Sebagai tindak lanjut, Dewan Gubernur Bank Indonesia menetapkan Deputi Gubernur Senior Destry Damayanti sebagai Pejabat Gubernur Sementara sesuai ketentuan dalam Undang-Undang Bank Indonesia. Penetapan dilakukan dalam Rapat Dewan Gubernur pada 26 Juli 2026 agar pelaksanaan tugas dan kewenangan BI tetap berjalan tanpa gangguan.
Dalam konferensi pers, Destry Damayanti menjelaskan bahwa Perry Warjiyo mengundurkan diri secara sukarela dengan alasan pribadi. Hingga kini belum ada penjelasan lebih lanjut mengenai alasan tersebut.
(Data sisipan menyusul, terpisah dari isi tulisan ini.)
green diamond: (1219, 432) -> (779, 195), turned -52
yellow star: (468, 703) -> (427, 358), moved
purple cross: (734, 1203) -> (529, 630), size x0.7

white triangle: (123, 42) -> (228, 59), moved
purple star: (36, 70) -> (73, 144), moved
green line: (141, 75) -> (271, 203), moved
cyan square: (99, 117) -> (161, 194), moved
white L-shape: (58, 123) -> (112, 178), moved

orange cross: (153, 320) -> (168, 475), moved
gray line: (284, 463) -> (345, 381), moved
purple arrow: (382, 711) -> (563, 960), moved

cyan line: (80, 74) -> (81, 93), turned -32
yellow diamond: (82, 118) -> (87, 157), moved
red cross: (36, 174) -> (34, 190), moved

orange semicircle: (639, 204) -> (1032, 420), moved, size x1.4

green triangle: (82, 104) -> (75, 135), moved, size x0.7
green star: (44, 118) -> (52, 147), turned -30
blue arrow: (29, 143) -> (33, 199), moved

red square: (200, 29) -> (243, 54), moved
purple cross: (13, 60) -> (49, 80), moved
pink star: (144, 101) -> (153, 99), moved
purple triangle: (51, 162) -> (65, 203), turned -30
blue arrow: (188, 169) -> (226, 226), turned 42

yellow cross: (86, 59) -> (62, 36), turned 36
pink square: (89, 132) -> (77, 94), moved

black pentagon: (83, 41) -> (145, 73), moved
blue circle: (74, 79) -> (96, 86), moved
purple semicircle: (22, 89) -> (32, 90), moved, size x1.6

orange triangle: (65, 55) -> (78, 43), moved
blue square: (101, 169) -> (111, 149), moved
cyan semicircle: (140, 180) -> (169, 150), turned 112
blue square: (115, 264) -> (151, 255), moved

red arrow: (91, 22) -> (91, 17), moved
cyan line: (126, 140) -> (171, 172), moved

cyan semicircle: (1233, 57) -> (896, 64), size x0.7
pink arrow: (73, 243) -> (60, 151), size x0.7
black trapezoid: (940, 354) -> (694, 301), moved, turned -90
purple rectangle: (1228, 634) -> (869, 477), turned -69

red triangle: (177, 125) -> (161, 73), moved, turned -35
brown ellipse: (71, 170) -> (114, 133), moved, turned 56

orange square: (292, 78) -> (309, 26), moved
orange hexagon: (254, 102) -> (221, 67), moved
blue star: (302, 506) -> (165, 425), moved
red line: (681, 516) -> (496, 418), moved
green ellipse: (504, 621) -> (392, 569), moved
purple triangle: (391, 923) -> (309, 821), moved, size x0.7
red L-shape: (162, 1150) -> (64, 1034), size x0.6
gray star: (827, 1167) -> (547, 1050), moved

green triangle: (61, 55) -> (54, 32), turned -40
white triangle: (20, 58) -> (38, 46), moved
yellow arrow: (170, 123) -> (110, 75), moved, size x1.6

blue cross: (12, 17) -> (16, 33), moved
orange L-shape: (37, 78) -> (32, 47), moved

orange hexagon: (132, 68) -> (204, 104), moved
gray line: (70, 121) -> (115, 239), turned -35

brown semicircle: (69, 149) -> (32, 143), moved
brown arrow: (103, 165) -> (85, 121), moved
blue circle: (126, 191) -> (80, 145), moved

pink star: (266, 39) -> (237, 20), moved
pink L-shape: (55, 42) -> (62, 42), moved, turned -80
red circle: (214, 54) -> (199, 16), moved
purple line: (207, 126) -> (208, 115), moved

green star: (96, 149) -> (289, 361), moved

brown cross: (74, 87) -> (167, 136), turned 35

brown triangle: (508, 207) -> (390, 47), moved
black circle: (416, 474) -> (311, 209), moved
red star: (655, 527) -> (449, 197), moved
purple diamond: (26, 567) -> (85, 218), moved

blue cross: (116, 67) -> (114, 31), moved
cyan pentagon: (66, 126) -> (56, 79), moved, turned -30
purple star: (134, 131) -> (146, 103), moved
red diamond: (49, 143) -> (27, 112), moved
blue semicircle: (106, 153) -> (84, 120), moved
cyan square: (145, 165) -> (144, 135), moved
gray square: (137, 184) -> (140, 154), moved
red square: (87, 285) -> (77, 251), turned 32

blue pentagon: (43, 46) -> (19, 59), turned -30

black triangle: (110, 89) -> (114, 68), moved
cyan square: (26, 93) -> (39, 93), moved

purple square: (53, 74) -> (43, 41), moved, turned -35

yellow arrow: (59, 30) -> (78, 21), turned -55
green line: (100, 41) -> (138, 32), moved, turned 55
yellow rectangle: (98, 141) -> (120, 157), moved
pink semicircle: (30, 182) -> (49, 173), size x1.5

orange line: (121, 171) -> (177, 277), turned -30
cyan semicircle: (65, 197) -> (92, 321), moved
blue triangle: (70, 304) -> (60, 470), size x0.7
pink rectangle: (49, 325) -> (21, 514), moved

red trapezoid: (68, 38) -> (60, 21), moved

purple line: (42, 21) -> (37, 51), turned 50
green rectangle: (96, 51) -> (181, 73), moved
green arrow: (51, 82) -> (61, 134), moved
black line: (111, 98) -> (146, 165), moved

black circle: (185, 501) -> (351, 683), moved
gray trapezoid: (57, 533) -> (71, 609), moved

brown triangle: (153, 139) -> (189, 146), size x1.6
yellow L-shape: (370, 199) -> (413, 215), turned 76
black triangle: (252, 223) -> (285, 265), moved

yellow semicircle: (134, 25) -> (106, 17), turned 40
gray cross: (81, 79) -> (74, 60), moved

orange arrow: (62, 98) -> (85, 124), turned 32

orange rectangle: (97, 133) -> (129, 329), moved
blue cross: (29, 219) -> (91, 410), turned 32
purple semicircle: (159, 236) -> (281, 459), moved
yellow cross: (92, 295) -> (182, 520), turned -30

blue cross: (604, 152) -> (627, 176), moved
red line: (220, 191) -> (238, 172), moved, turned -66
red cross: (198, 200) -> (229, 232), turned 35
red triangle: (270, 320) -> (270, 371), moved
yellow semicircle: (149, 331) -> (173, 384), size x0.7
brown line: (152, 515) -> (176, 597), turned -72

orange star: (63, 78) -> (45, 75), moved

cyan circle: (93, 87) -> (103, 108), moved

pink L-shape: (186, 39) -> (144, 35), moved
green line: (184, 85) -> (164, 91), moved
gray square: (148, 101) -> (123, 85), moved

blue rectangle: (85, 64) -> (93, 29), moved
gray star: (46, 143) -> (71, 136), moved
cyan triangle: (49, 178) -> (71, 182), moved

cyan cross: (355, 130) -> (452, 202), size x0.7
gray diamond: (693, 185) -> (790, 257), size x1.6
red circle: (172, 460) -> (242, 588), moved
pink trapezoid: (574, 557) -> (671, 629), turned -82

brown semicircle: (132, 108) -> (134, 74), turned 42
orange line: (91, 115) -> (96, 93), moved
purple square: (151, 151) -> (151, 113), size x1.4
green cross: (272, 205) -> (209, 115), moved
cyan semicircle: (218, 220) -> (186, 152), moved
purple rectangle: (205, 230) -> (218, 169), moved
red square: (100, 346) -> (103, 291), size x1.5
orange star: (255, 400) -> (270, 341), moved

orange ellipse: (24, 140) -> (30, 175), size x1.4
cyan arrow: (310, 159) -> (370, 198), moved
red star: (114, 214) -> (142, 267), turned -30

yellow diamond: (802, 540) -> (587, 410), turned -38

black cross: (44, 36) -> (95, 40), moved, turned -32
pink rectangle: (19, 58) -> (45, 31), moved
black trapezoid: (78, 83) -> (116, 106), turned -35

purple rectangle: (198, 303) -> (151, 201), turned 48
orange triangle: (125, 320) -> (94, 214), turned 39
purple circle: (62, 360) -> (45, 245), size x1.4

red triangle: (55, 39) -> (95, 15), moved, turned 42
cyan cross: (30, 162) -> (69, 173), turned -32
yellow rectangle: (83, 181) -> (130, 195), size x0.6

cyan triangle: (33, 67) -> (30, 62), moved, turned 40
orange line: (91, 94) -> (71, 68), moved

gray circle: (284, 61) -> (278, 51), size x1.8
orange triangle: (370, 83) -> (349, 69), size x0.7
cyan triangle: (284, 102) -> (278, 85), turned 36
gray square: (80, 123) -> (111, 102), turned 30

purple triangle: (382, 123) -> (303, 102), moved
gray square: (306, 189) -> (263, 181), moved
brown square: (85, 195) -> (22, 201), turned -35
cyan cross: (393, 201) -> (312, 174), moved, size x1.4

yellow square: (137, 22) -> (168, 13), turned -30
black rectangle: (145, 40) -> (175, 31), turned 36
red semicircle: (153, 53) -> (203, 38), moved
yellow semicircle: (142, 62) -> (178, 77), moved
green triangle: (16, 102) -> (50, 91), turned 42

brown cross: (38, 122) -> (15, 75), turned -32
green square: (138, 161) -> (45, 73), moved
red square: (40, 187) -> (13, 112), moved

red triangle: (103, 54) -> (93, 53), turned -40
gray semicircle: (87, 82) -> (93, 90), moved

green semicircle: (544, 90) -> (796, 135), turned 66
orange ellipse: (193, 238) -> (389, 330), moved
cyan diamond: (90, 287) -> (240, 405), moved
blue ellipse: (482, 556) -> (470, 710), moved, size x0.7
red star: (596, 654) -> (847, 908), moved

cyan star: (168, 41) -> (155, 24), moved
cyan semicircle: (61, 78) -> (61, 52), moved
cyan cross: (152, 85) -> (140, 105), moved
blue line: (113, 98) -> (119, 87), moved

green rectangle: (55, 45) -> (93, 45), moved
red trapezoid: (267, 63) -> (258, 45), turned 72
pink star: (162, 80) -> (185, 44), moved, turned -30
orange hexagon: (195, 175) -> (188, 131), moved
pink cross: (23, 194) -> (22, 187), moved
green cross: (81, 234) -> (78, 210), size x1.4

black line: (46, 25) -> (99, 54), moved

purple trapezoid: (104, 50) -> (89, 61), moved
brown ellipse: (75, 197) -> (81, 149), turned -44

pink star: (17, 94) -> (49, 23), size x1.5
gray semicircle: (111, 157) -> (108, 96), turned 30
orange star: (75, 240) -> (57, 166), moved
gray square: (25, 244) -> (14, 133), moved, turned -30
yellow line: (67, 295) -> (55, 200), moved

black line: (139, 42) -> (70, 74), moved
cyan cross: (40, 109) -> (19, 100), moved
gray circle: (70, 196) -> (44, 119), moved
Pengunduran diri Perry Warjiyo memicu perhatian pelaku pasar. Setelah pengumuman tersebut, nilai tukar rupiah sempat melemah dan pergerakan pasar saham menjadi lebih fluktuatif. Sejumlah ekonom menilai proses penunjukan gubernur definitif akan menjadi faktor penting dalam menjaga kepercayaan investor, terutama terkait independensi Bank Indonesia dalam menjalankan kebijakan moneter.
Pemerintah menyatakan proses penunjukan Gubernur Bank Indonesia yang definitif akan mengikuti mekanisme peraturan perundang-undangan, yakni melalui pencalonan oleh Presiden dan uji kelayakan serta persetujuan DPR. Hingga saat ini, pemerintah belum mengumumkan nama calon pengganti Perry Warjiyo.